_Task to complete_
Copy exactly, and copy only, the lines from the one bearing "vt6_060, 7: 162 -> 165" through the final line of the records.

(Stored data entries)

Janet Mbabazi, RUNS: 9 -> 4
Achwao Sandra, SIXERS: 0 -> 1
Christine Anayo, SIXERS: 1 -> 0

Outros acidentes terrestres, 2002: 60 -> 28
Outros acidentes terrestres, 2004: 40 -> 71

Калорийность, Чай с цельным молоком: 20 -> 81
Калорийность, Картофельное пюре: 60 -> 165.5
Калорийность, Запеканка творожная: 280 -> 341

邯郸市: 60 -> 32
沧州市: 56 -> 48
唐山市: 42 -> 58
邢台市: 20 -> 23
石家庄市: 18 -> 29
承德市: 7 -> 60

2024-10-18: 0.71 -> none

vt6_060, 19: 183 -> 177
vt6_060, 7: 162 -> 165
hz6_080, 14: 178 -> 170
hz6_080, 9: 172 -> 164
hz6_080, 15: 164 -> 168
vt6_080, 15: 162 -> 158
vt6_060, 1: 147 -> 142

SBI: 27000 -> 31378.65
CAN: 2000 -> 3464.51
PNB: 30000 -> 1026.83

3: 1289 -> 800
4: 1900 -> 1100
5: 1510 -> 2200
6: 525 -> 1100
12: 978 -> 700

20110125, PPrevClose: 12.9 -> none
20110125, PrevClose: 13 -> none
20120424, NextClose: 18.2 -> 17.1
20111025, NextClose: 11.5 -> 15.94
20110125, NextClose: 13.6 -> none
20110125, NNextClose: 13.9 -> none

_Problem solution_
vt6_060, 7: 162 -> 165
hz6_080, 14: 178 -> 170
hz6_080, 9: 172 -> 164
hz6_080, 15: 164 -> 168
vt6_080, 15: 162 -> 158
vt6_060, 1: 147 -> 142

SBI: 27000 -> 31378.65
CAN: 2000 -> 3464.51
PNB: 30000 -> 1026.83

3: 1289 -> 800
4: 1900 -> 1100
5: 1510 -> 2200
6: 525 -> 1100
12: 978 -> 700

20110125, PPrevClose: 12.9 -> none
20110125, PrevClose: 13 -> none
20120424, NextClose: 18.2 -> 17.1
20111025, NextClose: 11.5 -> 15.94
20110125, NextClose: 13.6 -> none
20110125, NNextClose: 13.9 -> none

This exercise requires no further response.